The Fair Trade Commission says the eight duty-free shops owned by major companies, including Lotte and Shilla, colluded for five years to charge customers above-market prices by fixing foreign exchange rates on local products.
The antitrust body issued a correction order for all eight shops, which is similar to a warning that halts the activity in question.
The companies say they applied their own exchange rates because of day-to-day exchange rate fluctuations that affected prices, becoming too much of an inconvenience for them and their customers.
The investigation revealed that during the sixty-three month period between 2007 and 2012, the shops made profits about 60-percent of the time from the exchange rate fixes.

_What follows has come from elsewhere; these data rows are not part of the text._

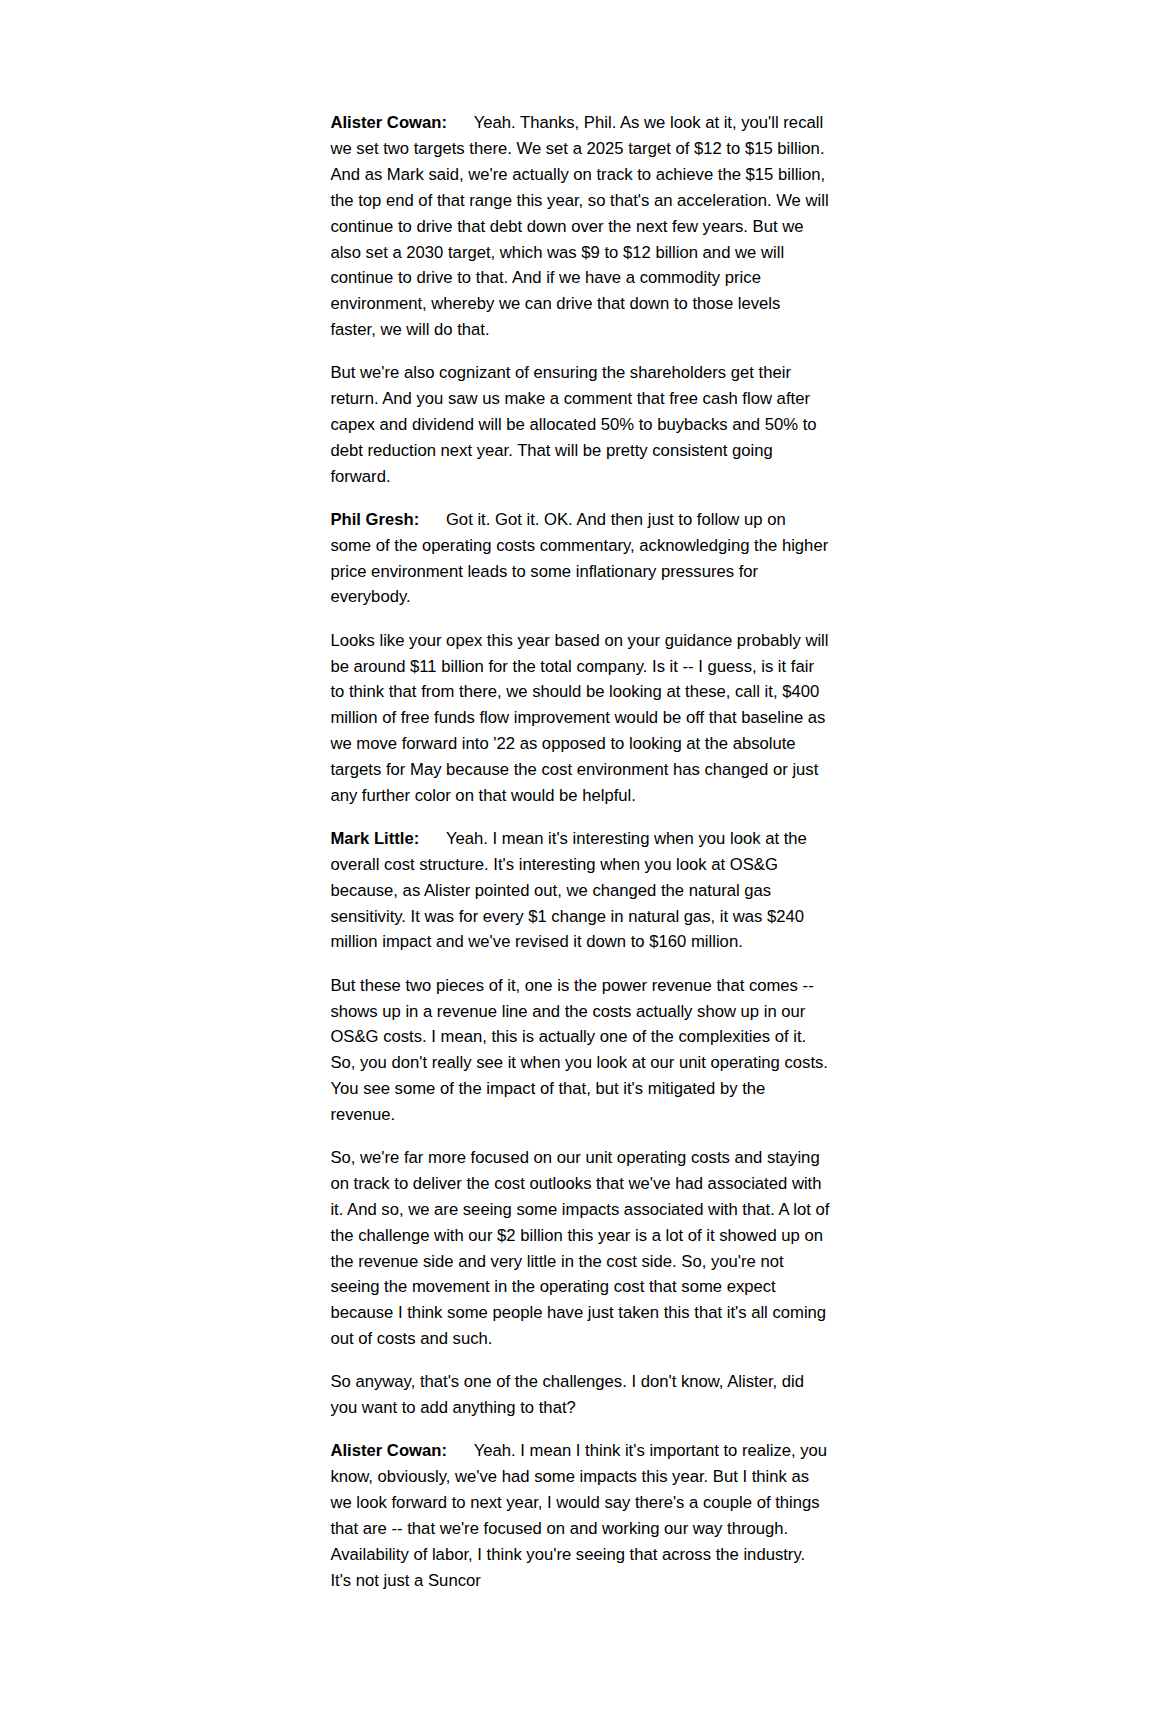Alister Cowan: Yeah. Thanks, Phil. As we look at it, you'll recall we set two targets there. We set a 2025 target of $12 to $15 billion. And as Mark said, we're actually on track to achieve the $15 billion, the top end of that range this year, so that's an acceleration. We will continue to drive that debt down over the next few years. But we also set a 2030 target, which was $9 to $12 billion and we will continue to drive to that. And if we have a commodity price environment, whereby we can drive that down to those levels faster, we will do that.
But we're also cognizant of ensuring the shareholders get their return. And you saw us make a comment that free cash flow after capex and dividend will be allocated 50% to buybacks and 50% to debt reduction next year. That will be pretty consistent going forward.
Phil Gresh: Got it. Got it. OK. And then just to follow up on some of the operating costs commentary, acknowledging the higher price environment leads to some inflationary pressures for everybody.
Looks like your opex this year based on your guidance probably will be around $11 billion for the total company. Is it -- I guess, is it fair to think that from there, we should be looking at these, call it, $400 million of free funds flow improvement would be off that baseline as we move forward into '22 as opposed to looking at the absolute targets for May because the cost environment has changed or just any further color on that would be helpful.
Mark Little: Yeah. I mean it's interesting when you look at the overall cost structure. It's interesting when you look at OS&G because, as Alister pointed out, we changed the natural gas sensitivity. It was for every $1 change in natural gas, it was $240 million impact and we've revised it down to $160 million.
But these two pieces of it, one is the power revenue that comes -- shows up in a revenue line and the costs actually show up in our OS&G costs. I mean, this is actually one of the complexities of it. So, you don't really see it when you look at our unit operating costs. You see some of the impact of that, but it's mitigated by the revenue.
So, we're far more focused on our unit operating costs and staying on track to deliver the cost outlooks that we've had associated with it. And so, we are seeing some impacts associated with that. A lot of the challenge with our $2 billion this year is a lot of it showed up on the revenue side and very little in the cost side. So, you're not seeing the movement in the operating cost that some expect because I think some people have just taken this that it's all coming out of costs and such.
So anyway, that's one of the challenges. I don't know, Alister, did you want to add anything to that?
Alister Cowan: Yeah. I mean I think it's important to realize, you know, obviously, we've had some impacts this year. But I think as we look forward to next year, I would say there's a couple of things that are -- that we're focused on and working our way through. Availability of labor, I think you're seeing that across the industry. It's not just a Suncor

There are 5 characteristics of Oligopoly. 1. Only few firms operate in the market (Small numbers of large firms). 2. They produce homogeneous products or different products. 3. There are significant entry barriers to exist. 4. They are aware of the presence of the others. The last characteristic is that there are interdependence among the firms, the actions of each one affect all. And price fixing means that they agree to each other to use same price for a certain product.
Korean Duty shops are in the market structure of Oligopoly. And they were warned by FTC, because they did price-fixing. Those major duty free brands collude with each other for 5 years to charge customers above-market prices.
Firms collude with each other because of the interdependence of firms in oligopoly. They usually predict the actions of rival firms, and to base its own actions on how it expects its rivals to behave. They predict each other because they want to compete with each other for the purpose of capturing part of their rival firm’s market share. And these competition can lead the firms to have a price war. And oligopoly companies wants to avoid price war. Therefore, they make an agreement ti fix prices and share the market between themselves so as to limit competition between them.
However, FTC warns them because the fixed price was way too high for the consumers. Oligopoly firms usually act like a monopoly firm, therefore, they usually have a great power to choose the price. The elasticity of the products that the duty free brands are selling is inelastic, therefore, consumers have to accept the price that the firms gave. The duty shops charged above the market price. And as the result, consumers will have to pay the same product in a higher price.